Formation of modified cleavage termini from the reaction of chromium(V) with DNA

Abstract

Reaction of a 25 bp oligonucleotide with the high valent chromium complex, bis(2-ethyl-2-hydroxybutyrato)oxochromate(V) (Cr(V)–EHBA) produced both Frank- and alkali-labile strand breaks that were sequence-neutral. Frank strand break formation was found to be O 2-dependent while formation of alkali-labile strand breaks were O 2-independent.
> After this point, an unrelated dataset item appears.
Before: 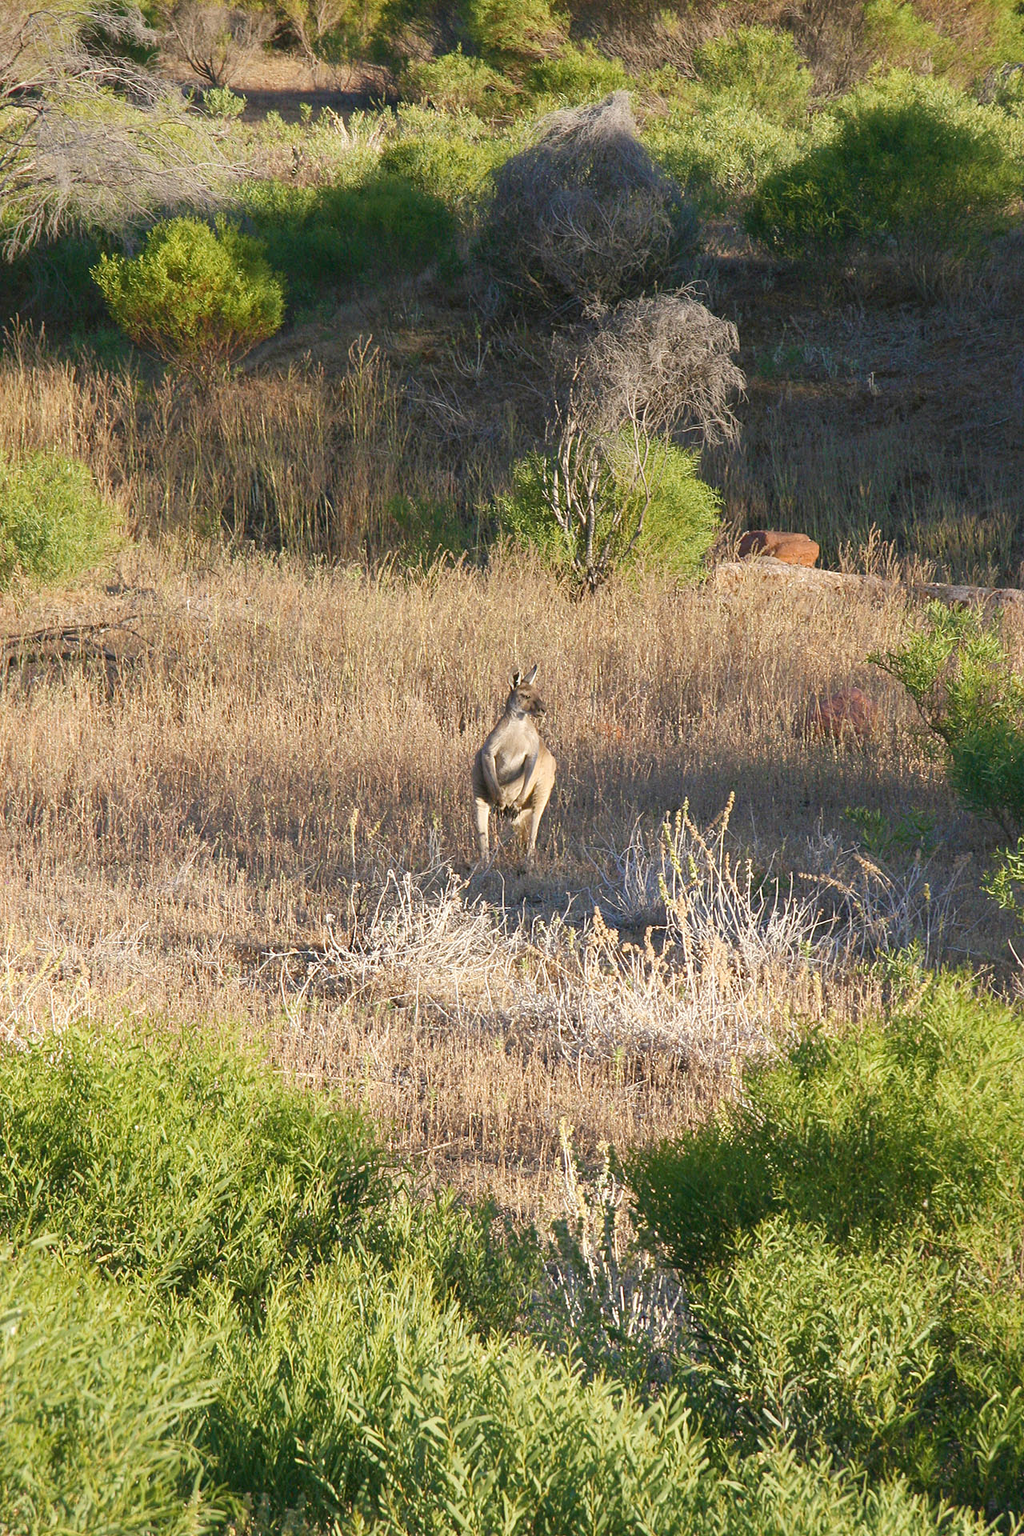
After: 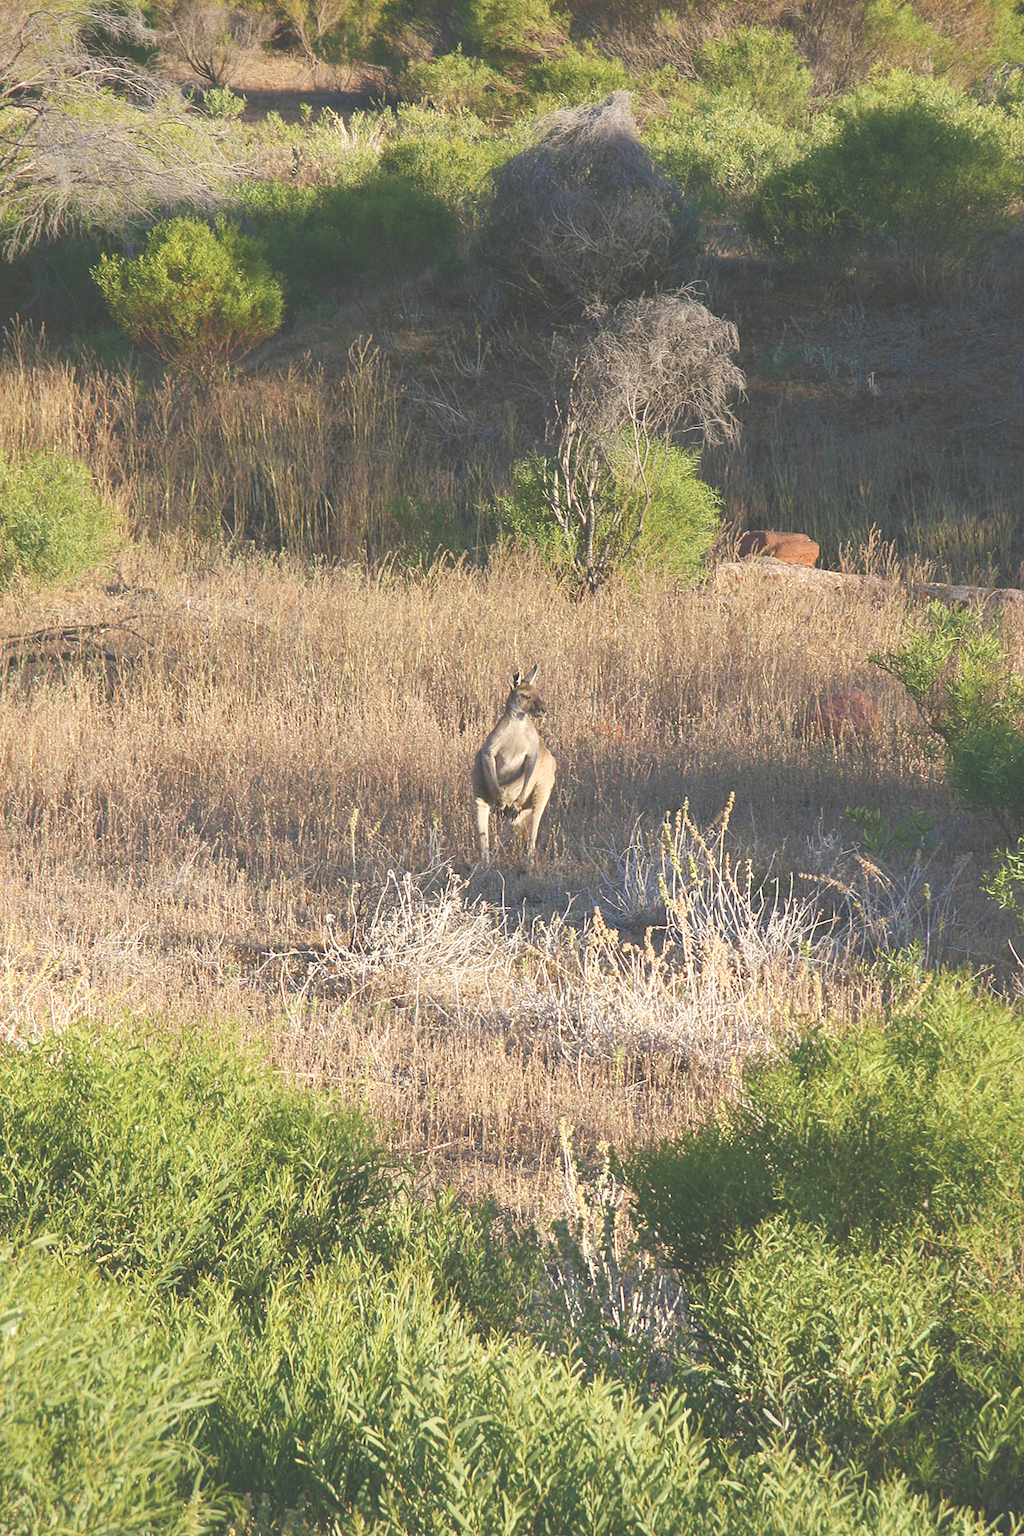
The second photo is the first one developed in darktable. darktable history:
exposure: black level correction -0.041, exposure 0.064 EV, compensate highlight preservation false
tone equalizer: on, module defaults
Reaction of Cr(V)–EHBA with the 5′- 32P-labeled oligomer under oxygenated conditions formed the modified 3′-terminus, 3′-phosphoglycolate, as well as the 3′-phosphate terminus. Formation of the 3′-phosphoglycolate termini, and the O 2 dependence of the reactions were consistent with a mechanism involving abstraction of the C4′ hydrogen atom from the deoxyribose moiety of DNA. Identical reactions using the 3′- 32P-labeled oligomer yielded only 5′-phosphate termini as assigned by co-migration with Maxam–Gilbert markers. Analogous cleavage profiles and modified termini were observed for the reaction of Cr(V)–EHBA and DNA in the presence of hydrogen peroxide. With the addition of hydrogen peroxide, the DNA cleavage reactions were O 2-independent and the level of DNA cleavage was enhanced over that observed with Cr(V)–EHBA alone. These findings suggest an oxidation mechanism whereby a reductive intermediate of the carcinogen chromate, Cr(V), can cause DNA damage that mimics oxygen radical DNA damaging pathways.